To będą decyzje zarządu, Rady Krajowej. Do wyborów jeszcze jest bardzo dużo czasu. Rozmawiamy. Było niedawno spotkanie zarządu ze wszystkimi eurodeputowanymi, była ta szóstka i tutaj na dziś problemu nie ma. Przed Polską w Europie znacznie większe problemy niż to, jak kto kilka tygodni temu głosował.
Za co pochwaliłby pan dzisiaj ministra obrony Mariusza Błaszczaka? - pytał w internetowej części Popołudniowej rozmowy w RMF FM Marcin Zaborski. Za to, że nie jest Antonim Macierewiczem. To jest już ogromny plus. Skończył się czas rujnowania wojska, szaleństwa, nieodpowiedzialnych wypowiedzi, skandali - odpowiedział Tomasz Siemoniak. Jak dodał wiceszef Platformy Obywatelskiej, ministra Mariusz Błaszczaka można pochwalić jeszcze za to, że "bezwzględnie, jak żelazna miotła, wyczyścił ludzi Macierewicza". Były szef MON podkreślił, że polskie wojsko, po rządach poprzedniego ministra PiS, będzie się bardzo długo podnosić.
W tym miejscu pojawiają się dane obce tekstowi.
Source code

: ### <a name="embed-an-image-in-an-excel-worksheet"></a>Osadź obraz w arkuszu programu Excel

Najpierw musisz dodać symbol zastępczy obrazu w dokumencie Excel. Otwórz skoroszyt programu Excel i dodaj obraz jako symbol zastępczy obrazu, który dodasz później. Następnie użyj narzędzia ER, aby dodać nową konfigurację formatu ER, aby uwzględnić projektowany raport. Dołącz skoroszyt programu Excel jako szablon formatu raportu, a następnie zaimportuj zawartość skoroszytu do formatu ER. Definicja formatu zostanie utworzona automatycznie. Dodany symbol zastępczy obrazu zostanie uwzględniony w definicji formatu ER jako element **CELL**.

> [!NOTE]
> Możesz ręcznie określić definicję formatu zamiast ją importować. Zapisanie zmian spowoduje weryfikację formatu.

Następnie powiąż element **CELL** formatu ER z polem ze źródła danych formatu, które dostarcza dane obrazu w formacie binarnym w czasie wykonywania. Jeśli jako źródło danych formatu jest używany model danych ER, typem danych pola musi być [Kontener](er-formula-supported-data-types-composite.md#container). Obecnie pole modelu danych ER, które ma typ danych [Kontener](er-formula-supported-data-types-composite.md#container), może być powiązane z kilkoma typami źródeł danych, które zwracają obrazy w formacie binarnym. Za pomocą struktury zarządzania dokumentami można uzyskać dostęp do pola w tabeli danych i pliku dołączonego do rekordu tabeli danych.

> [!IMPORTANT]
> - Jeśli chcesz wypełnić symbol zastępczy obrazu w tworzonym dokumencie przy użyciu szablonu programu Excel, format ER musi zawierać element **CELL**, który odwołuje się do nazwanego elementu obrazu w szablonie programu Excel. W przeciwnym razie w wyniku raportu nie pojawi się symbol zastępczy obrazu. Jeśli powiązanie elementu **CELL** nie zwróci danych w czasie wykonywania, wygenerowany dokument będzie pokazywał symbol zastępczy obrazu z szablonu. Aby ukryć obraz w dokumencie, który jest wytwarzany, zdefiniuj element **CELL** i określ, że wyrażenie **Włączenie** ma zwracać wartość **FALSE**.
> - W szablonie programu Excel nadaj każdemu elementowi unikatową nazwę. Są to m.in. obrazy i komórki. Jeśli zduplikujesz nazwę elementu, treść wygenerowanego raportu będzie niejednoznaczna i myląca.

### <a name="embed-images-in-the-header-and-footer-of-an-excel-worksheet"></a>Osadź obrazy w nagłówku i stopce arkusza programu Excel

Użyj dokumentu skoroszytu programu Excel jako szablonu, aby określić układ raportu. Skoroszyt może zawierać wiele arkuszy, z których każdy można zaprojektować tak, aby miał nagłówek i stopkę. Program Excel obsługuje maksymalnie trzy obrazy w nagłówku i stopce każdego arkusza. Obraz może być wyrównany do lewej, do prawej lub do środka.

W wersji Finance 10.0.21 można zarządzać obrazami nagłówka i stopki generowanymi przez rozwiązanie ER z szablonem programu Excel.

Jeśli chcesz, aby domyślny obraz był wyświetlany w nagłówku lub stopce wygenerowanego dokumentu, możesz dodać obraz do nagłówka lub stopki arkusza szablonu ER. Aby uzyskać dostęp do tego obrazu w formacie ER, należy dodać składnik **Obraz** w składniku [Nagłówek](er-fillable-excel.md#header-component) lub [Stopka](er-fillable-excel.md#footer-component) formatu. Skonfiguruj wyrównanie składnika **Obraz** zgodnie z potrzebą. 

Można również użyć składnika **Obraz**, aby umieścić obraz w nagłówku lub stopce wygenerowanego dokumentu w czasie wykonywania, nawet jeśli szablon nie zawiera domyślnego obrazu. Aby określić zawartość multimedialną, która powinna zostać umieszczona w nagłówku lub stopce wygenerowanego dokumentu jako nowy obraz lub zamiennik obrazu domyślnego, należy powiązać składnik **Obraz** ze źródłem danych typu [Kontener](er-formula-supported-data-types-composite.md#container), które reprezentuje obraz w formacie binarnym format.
O projekcie dotyczącym ustawy aborcyjnej, gość RMF FM powiedział, że zdaniem Platformy "dużą wartością jest tzw. kompromis aborcyjny z '93 roku" i podobnie - według badań - uważa "większość Polaków".
Sondaże CBOS-u, które skrytykował ostatnio Grzegorz Schetyna, wiceszef Platformy ocenił natomiast jako "ręcznie sterowane", bo "CBOS jest instytucją rządową". Nie wiem, kto tam kieruje. PiS pokazał w innych miejscach, jak wysyła niekompetentnych ludzi z partyjnego nadania, więc wyobrażam sobie, że i w takiej instytucji mogły się i takie osoby pojawić - podsumował Siemoniak dodając, że "jeśli w innych badaniach PO ma 20 proc. i rośnie, a w sondażach CBOS-u 14 proc. i maleje, to rzeczywiście jest to dziwne".